Kelin shrugged. "Yeah, it didn't make sense to me, either."
"We're here," Jakkobb's heavy voice cut into their conversation. He stopped at the base of the stone steps.
The temple's pillars were higher than any other building in Malfax. The roof they supported was painstakingly carved with relief scenes of historical and religious heroes in their moments of glory. Der slid behind Jakkobb. The former slaves retreated back behind her.
Kelin poked her in the rib. "What are you hiding for? Holy symbols don't ward you off."
She shrugged, eyeing the temple from around the knight's arm. "I had a bad experience the last time I was at a temple. I got in trouble for wearing my sword inside."
"Come on." The knight rolled his eyes and marched up the decorative steps. Der swallowed and jogged to catch up. Kelin and the slaves skittered after them toward the entrance. Inside, the temple boasted a high ceiling squatting on even fatter pillars. The white marble stone swirled across the floors and walls. A slender chryselephantine statue of Ahtome watched over the interior of her temple. She held a golden branch in one ivory hand and an open book in the other.
Despite the darkness, the people in the temple were still awake, bustling around in white and gray robes with rope sandals. The knight cupped his hands to his mouth. "Attention!"
All activity slowly spun to a halt and every set of eyes turned toward the entrance. Quickly, a white robed figure detached itself from the crowd. The priestess, with flowers woven into her long white hair, stepped forth and bowed her head.
"What do you require, sir knight?"
He nodded his head in return. "On my word as a dragoon knight, we were passing through the forest and discovered men trading slaves. We fought and freed them.

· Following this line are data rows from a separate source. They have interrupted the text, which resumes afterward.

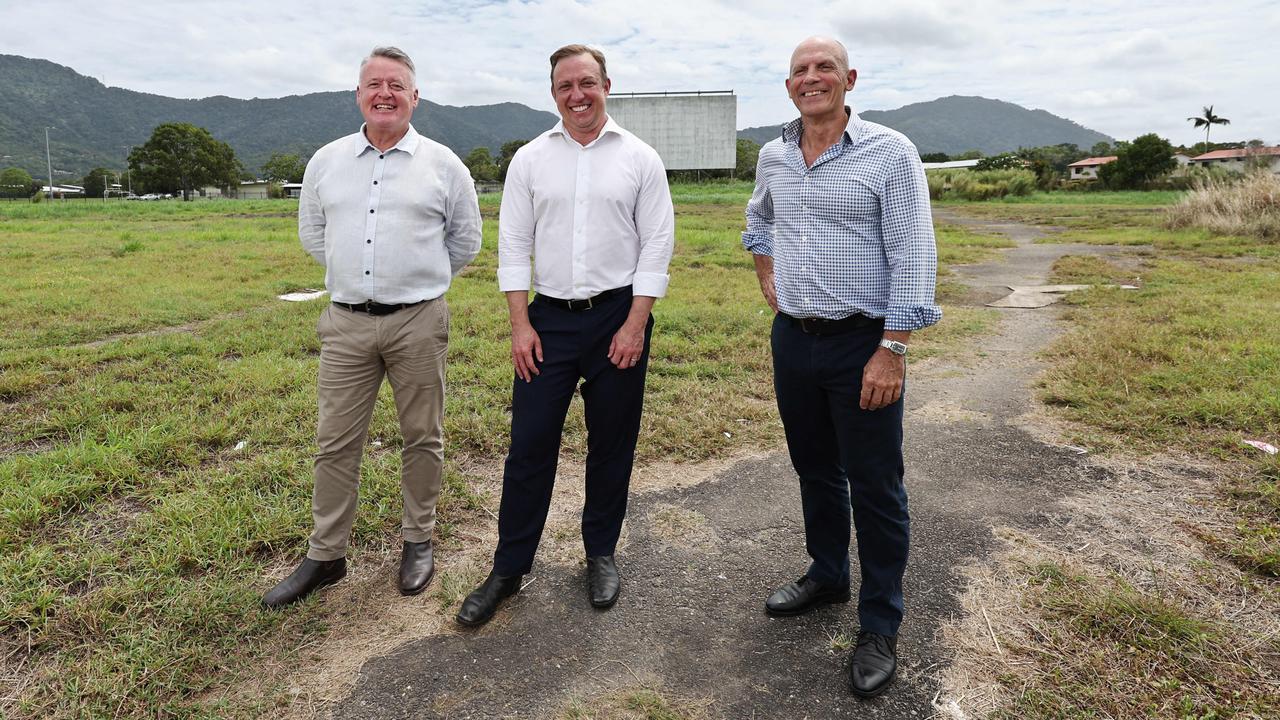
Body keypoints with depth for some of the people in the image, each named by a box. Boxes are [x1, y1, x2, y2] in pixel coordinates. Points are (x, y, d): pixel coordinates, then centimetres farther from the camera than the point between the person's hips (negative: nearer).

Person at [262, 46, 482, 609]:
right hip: (346, 322, 2)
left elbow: (465, 240, 10)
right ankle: (325, 556, 20)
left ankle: (418, 542, 24)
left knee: (422, 437, 7)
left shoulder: (443, 165, 1)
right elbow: (312, 233, 20)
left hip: (418, 322, -2)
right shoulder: (326, 161, 8)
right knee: (336, 441, 6)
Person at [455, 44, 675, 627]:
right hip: (549, 318, 1)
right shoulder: (530, 159, 6)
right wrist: (520, 324, -4)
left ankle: (601, 554, 27)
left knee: (612, 445, 9)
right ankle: (508, 569, 15)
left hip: (619, 316, -1)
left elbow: (657, 244, -1)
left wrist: (635, 324, -9)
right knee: (529, 444, 2)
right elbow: (513, 245, 4)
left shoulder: (639, 158, 2)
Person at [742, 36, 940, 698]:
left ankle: (880, 628, 17)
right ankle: (826, 575, 38)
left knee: (875, 488, 2)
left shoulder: (888, 152, -9)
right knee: (814, 470, 18)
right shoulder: (773, 156, 8)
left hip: (862, 343, -5)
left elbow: (912, 259, -13)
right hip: (791, 339, 6)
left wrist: (892, 351, -18)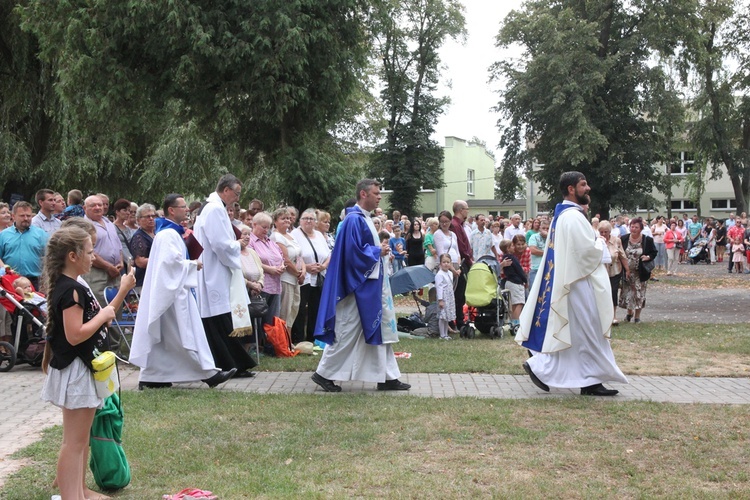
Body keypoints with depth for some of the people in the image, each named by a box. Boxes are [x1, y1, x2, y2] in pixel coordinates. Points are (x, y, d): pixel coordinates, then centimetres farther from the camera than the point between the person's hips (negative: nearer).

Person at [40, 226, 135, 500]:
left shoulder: (73, 287, 10)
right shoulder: (69, 290, -21)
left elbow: (97, 319, 16)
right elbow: (75, 335, -28)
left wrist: (123, 291, 11)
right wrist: (103, 316, -17)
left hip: (84, 369, 11)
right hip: (75, 370, -11)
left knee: (82, 437, 20)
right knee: (74, 441, -5)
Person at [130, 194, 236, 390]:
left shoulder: (172, 232, 17)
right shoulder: (168, 234, -16)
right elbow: (173, 261, -24)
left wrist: (190, 263, 10)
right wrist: (193, 264, -11)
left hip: (174, 289, 11)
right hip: (173, 292, -11)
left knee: (161, 337, 10)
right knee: (187, 334, -5)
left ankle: (149, 377, 13)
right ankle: (208, 373, 0)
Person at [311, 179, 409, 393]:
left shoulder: (364, 219, 14)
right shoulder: (354, 220, -17)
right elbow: (353, 252, -24)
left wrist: (381, 251, 6)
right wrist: (378, 252, -13)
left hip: (370, 284, 10)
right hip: (358, 286, -10)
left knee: (380, 330, 9)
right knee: (347, 331, -3)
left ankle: (387, 377, 13)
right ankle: (324, 373, 9)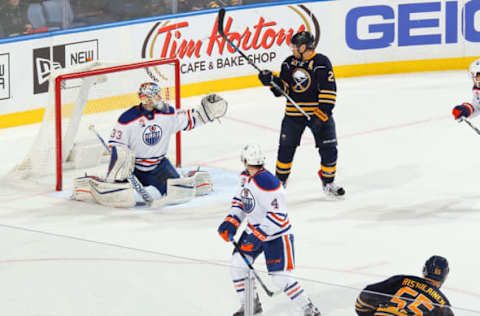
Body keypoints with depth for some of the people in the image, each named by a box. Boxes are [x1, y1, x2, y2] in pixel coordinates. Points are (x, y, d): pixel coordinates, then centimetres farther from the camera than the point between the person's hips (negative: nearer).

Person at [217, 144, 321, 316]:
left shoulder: (268, 183, -28)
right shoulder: (245, 176, 1)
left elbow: (278, 216, -30)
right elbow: (240, 199, 18)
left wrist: (256, 237, -29)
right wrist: (231, 221, 4)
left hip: (276, 234, -8)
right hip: (254, 229, 8)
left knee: (281, 278, -13)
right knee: (237, 265, 3)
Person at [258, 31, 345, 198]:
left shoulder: (321, 63, -12)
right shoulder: (289, 63, 4)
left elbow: (329, 90, -14)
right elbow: (282, 89, 8)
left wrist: (323, 113, -19)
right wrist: (271, 80, -11)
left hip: (319, 113, -4)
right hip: (294, 114, 4)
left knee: (328, 149, -3)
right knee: (286, 147, 5)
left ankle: (329, 183, 12)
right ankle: (280, 180, 21)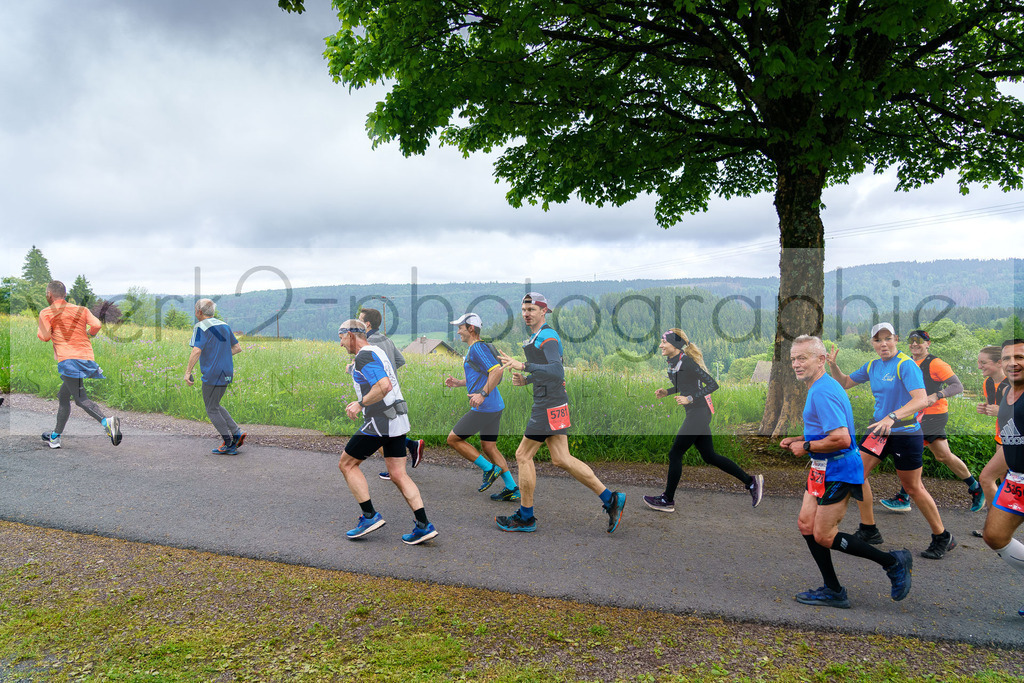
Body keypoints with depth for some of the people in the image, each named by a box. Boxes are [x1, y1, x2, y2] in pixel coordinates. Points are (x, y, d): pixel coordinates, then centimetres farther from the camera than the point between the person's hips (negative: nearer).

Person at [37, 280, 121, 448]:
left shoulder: (46, 313, 5)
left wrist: (38, 331, 16)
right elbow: (97, 325, 1)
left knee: (80, 399, -16)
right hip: (87, 357, 7)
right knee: (63, 396, 21)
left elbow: (45, 336, -6)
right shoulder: (81, 309, 17)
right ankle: (55, 437, 30)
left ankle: (106, 422, -40)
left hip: (69, 359, -7)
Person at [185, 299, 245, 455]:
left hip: (212, 375, -8)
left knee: (212, 410, 5)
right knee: (215, 406, 22)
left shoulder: (201, 327, -10)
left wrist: (188, 372, -17)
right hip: (226, 373, 8)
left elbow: (196, 351, -23)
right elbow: (238, 348, 17)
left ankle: (229, 445, 6)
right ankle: (236, 433, 11)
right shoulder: (224, 326, 13)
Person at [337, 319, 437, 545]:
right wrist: (361, 402, 25)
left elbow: (384, 386, -27)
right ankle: (424, 526, 1)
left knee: (347, 464, 8)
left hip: (380, 422, -9)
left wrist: (360, 404, -16)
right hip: (398, 419, 9)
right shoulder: (378, 352, 19)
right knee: (398, 475, 8)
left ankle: (369, 516, 7)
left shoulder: (364, 356, -13)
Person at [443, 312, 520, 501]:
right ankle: (512, 489, 12)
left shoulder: (478, 348, -12)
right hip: (495, 407, 10)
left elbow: (497, 371, -24)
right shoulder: (475, 349, 20)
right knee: (488, 447, 13)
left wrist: (482, 394, -29)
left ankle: (489, 469, 1)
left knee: (453, 439, 0)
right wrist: (458, 383, 19)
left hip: (484, 408, -10)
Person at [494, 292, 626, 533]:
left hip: (549, 406, -10)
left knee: (523, 455, -2)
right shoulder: (535, 338, 19)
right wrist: (525, 380, 13)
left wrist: (522, 366, -33)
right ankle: (610, 499, 11)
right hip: (551, 404, 10)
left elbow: (557, 370, -27)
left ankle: (525, 517, 11)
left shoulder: (547, 337, -13)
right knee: (561, 460, 8)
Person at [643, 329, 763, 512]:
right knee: (710, 456, 14)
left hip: (699, 412, -10)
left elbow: (712, 384, -18)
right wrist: (666, 392, 10)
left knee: (675, 454, -2)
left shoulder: (686, 362, -19)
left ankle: (667, 500, 10)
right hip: (694, 413, 10)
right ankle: (751, 482, 22)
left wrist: (690, 399, -22)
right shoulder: (672, 361, 8)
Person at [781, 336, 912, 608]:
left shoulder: (823, 392, -22)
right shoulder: (820, 387, 12)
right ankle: (833, 591, 20)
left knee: (824, 536, -3)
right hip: (824, 469, 11)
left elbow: (841, 439, -28)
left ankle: (893, 562, 11)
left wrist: (806, 447, -16)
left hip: (837, 471, -10)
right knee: (806, 524, 11)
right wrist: (797, 440, 12)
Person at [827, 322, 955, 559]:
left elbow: (921, 400, -28)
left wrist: (892, 417, -42)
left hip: (906, 433, -7)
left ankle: (942, 538, 23)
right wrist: (833, 365, -2)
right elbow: (844, 383, 17)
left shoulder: (906, 364, -17)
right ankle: (869, 531, 14)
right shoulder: (872, 366, 6)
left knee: (913, 488, 3)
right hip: (879, 430, 7)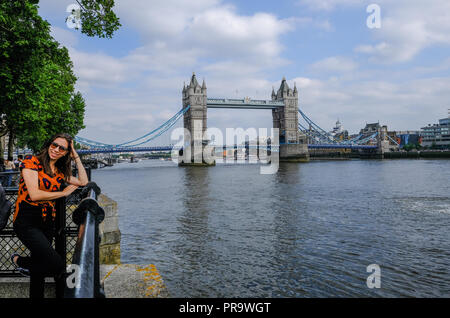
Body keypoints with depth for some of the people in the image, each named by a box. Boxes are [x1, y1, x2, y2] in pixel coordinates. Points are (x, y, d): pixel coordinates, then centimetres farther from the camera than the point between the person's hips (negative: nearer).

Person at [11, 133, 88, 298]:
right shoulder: (31, 161, -7)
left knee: (40, 266, 14)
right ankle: (20, 261, 6)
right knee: (56, 263, -20)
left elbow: (83, 182, 10)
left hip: (48, 222, 7)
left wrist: (76, 157, 7)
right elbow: (34, 195, -16)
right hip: (27, 221, -6)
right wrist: (63, 193, -6)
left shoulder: (59, 171, 12)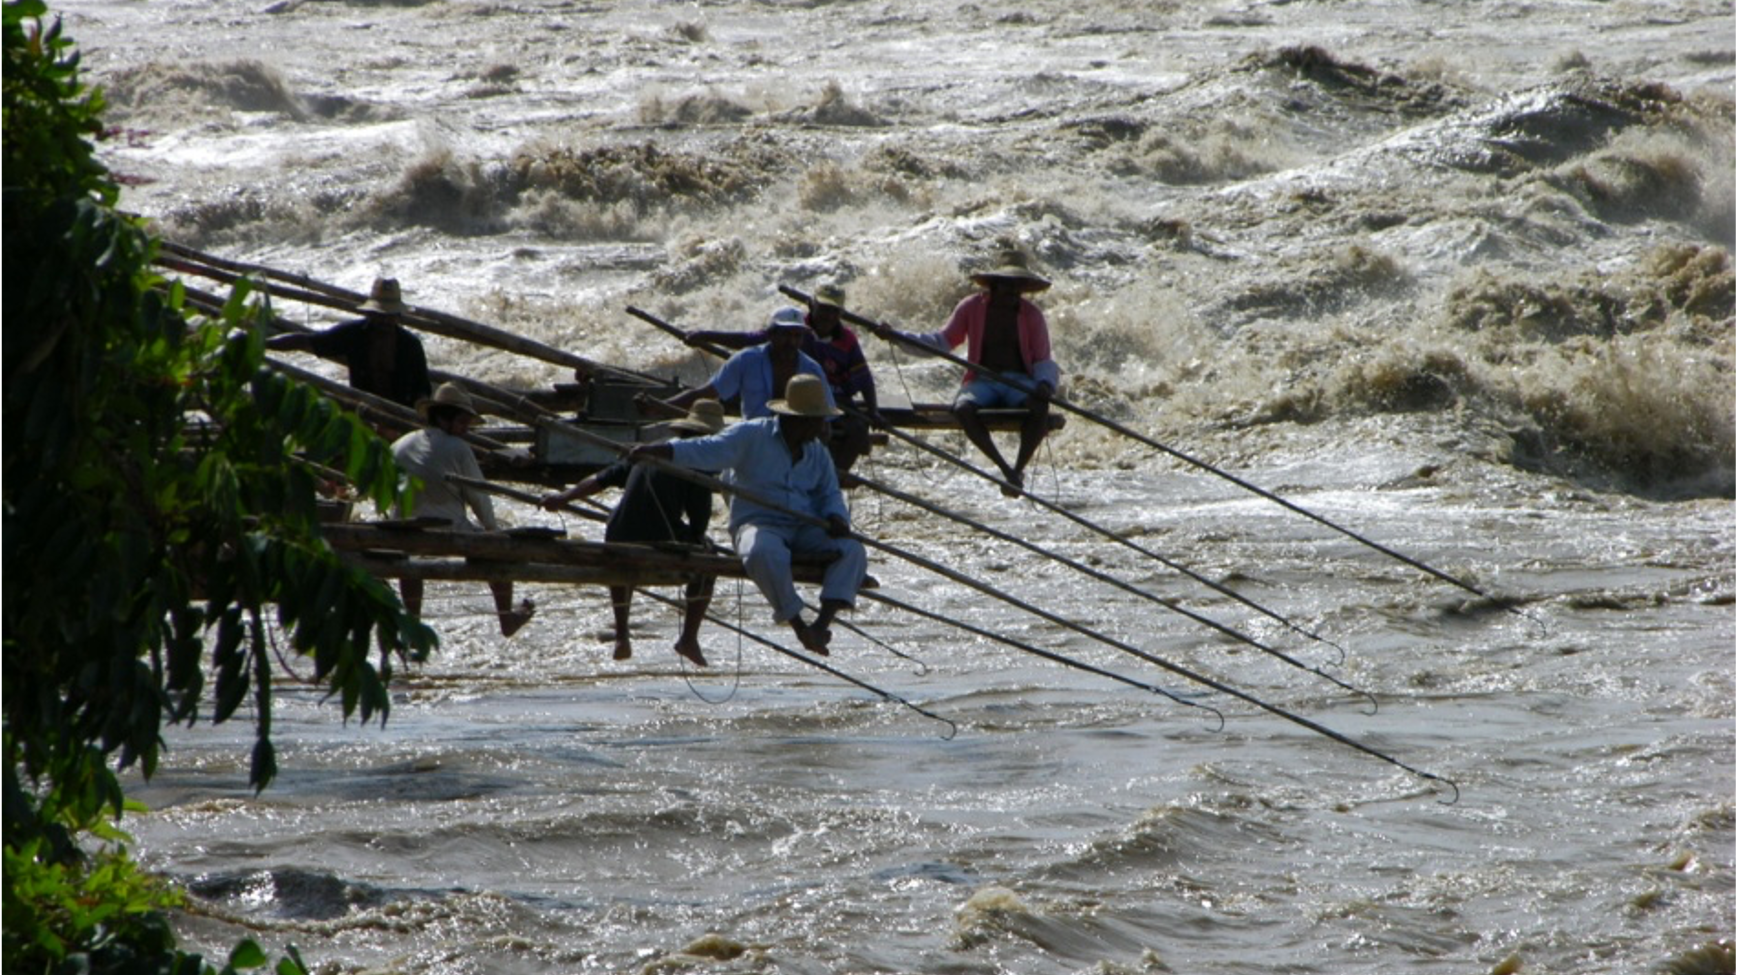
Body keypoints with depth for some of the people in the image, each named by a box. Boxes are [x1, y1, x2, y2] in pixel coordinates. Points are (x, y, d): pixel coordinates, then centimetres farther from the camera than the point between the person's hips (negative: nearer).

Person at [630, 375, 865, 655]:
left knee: (852, 551, -20)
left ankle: (822, 622, -33)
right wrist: (654, 451, -23)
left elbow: (829, 494, 19)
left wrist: (837, 518, -7)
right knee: (766, 554, -42)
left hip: (805, 529, 6)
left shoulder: (817, 453, 16)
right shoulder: (752, 436, -4)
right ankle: (798, 625, -31)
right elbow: (705, 451, -11)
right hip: (758, 524, -6)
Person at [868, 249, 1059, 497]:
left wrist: (1045, 383, -19)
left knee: (1039, 407, -36)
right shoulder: (973, 307, 6)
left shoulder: (1031, 314, 7)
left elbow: (1043, 360, 6)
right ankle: (1005, 468, -32)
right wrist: (895, 336, -3)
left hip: (1020, 381, 0)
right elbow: (942, 342, 8)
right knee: (963, 408, -36)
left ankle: (1019, 469, -28)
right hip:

After the skirmish, we discovered one of the men was a follower of Sennha." He gestured behind him and stepped to the side. "He was killed in combat."
"Was he a priest of the adversary?"
The captain shook his head. "No, my lady. He had only the double headed snake tattoo on his throat, no medallion."
"Then Ahtome thanks you for your bravery and skill, good warriors." She looked past them to the former slaves. The nervous huddle shied away from the powerful gaze. She smiled warmly, and her eyes sparkled with warmth like a cheery fire. "Do not fear, you are among friends here."
Her smile seemed to melt their fear. A few offered hesitant waves in return. "Step forth and be welcome in this place." She opened her arm behind her and several nuns in gray robes hurried forward. They took the freed people by their hands.
The raven haired girl stared at Kelin as the nuns led her away. He ran his finger around the ring of his collar.
"Feed them and clothe them," the priestess ordered. She turned back to the warriors. "Walk with me in the temple gardens, please."
They stepped outside into the enveloping kiss of the cool night air. They walked around stone paths through rows of well manicured, bright flowers. It didn't feel natural like the elvish gardens, but it was certainly beautiful in its colors. The priestess closed her eyes as she treaded on the familiar path. "I know Sennha's will was dealt a serious blow early last winter, but I knew it was not gone. Now we have proof of it." She took a few more quiet steps. "Tell me of your fight."
The three of them quickly recounted their individual roles. Der went on to say, "This isn't the first follower of Sennha we've killed. Kelin, Ed- another friend and I personally killed another priest autumn of last year in Duelingar."
"Then truly you are a warrior for good."